Last March I posted a blog about the great success of the Ampere, the first regular passenger ferry using battery electric propulsion, rather than diesel engines. It achieved 95% reduction in emissions and an 80% reduction in operating costs. In that blog I argued that it was likely that short routes, such as the Dover – Calais, would probably switch from diesel to renewables before longer, ocean going routes. However a new partnership between the car maker, Renault, and ship building start-up Neoline are planning a predominantly wind powered regular Trans-Atlantic service, due to start operating in 2020.
The picture above shows what they are proposing.

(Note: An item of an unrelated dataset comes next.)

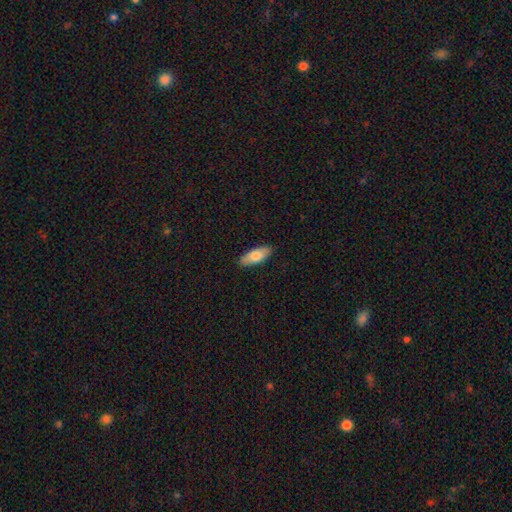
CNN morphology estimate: smooth_or_featured: smooth (p=0.75) [alt: featured or disk p=0.20]
how_rounded: in between (p=0.79) [alt: cigar-shaped p=0.19]
merging: none (p=0.89) [alt: minor disturbance p=0.08]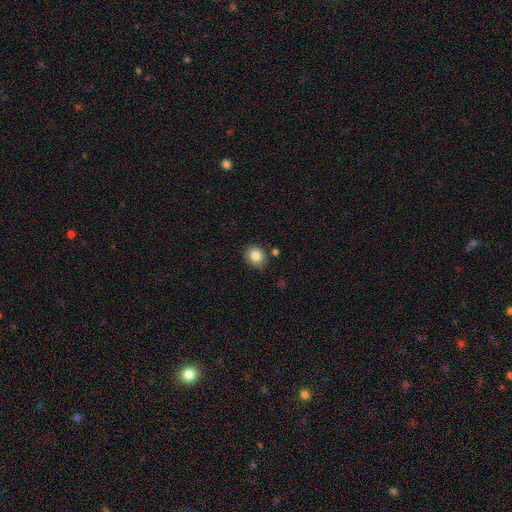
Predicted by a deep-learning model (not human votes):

It is quite a large roll-on roll-off ship, capable of carrying 478 cars on two decks. Most of the time while at sea it would be entirely sail powered. For manoeuvring in port and times of slack wind a diesel engine is planned. I would like to see Neoline replace this diesel with a hydrogen fuel cell engine. However, even with the diesel engine, emissions are forecast to be 90% lower than conventional ships as essentially this is a new iteration of a sailing ship, although no doubt with smart computer controlled sails.
I have on this blog written about several experimental hydrogen fuel cell ships. Now construction is just beginning on what will be the world’s first regular commercial hydrogen fuel cell ferry. It will be a 70-foot long catamaran, capable of carrying 84 passengers, and will commence operating in San Francisco Bay sometime later this year, initially on a three month trial basis. It will carry sufficient hydrogen for two full days operation.
Combining the sail powered ship designed in France by Neoline and the hydrogen fuel cell ferry under construction in California seems to suggest the path to a truly sustainable global shipping technology. Predominantly wind powered, but with clean hydrogen fuel cell technology for manoeuvring in port and as back up for when the wind is not strong enough. How long will it be before these technologies replace diesel on the huge bulk carriers that criss-cross the planet’s oceans. That would improve local air quality in ports, cut carbon and other emissions, and be quieter and so less disruptive to whales and dolphins, and it might also be considerably cheaper than dirty old diesel. What’s not to like?